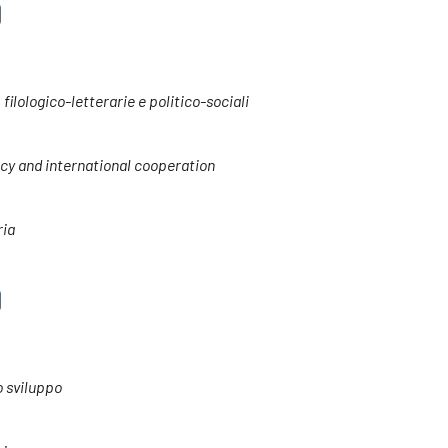
 filologico-letterarie e politico-sociali
acy and international cooperation
ria
o sviluppo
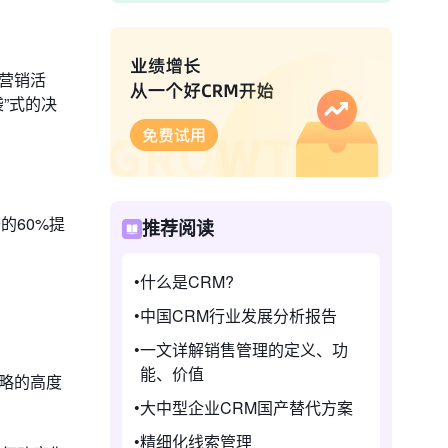
化营销活
”式的决
的60%提
推荐阅读
什么是CRM?
中国CRM行业发展分析报告
一文详解销售管理的定义、功
能、价值
战略的高度
大中型企业CRM国产替代方案
精细化线索管理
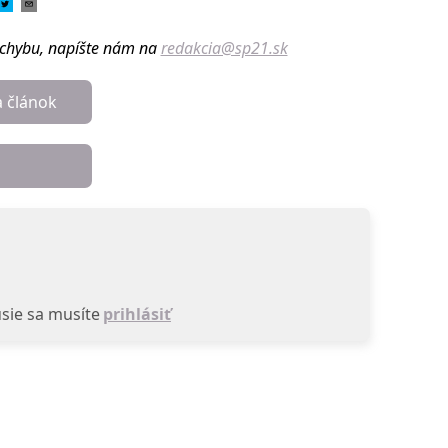
u chybu, napíšte nám na
redakcia@sp21.sk
a článok
sie sa musíte
prihlásiť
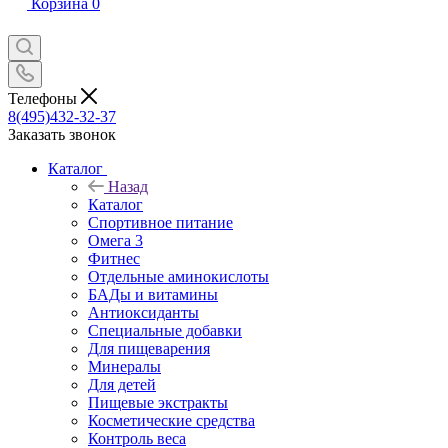
Корзина
0
Телефоны
8(495)432-32-37
Заказать звонок
Каталог
Назад
Каталог
Спортивное питание
Омега 3
Фитнес
Отдельные аминокислоты
БАДы и витамины
Антиоксиданты
Специальные добавки
Для пищеварения
Минералы
Для детей
Пищевые экстракты
Косметические средства
Контроль веса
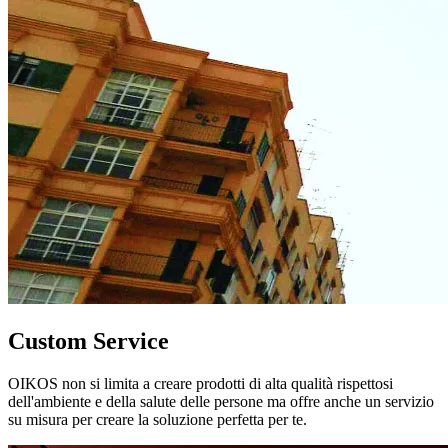
Custom Service
OIKOS non si limita a creare prodotti di alta qualità rispettosi
dell'ambiente e della salute delle persone ma offre anche un servizio
su misura per creare la soluzione perfetta per te.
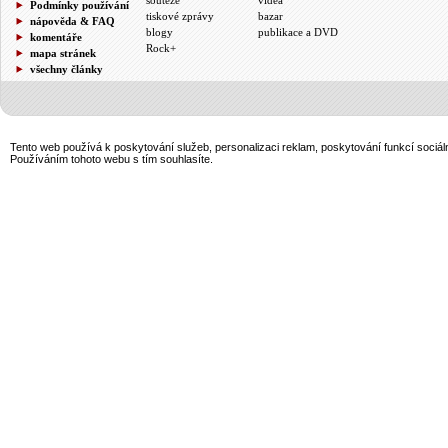
Podmínky používání
tiskové zprávy
bazar
nápověda & FAQ
blogy
publikace a DVD
komentáře
Rock+
mapa stránek
všechny články
Tento web používá k poskytování služeb, personalizaci reklam, poskytování funkcí sociál
Používáním tohoto webu s tím souhlasíte.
------------
■ TASK PROMPT ■
For each line in the entries that holds "creare", return that line.

■ ANSWER TO THIS TASK ■
OIKOS non si limita a creare prodotti di alta qualità rispettosi
su misura per creare la soluzione perfetta per te.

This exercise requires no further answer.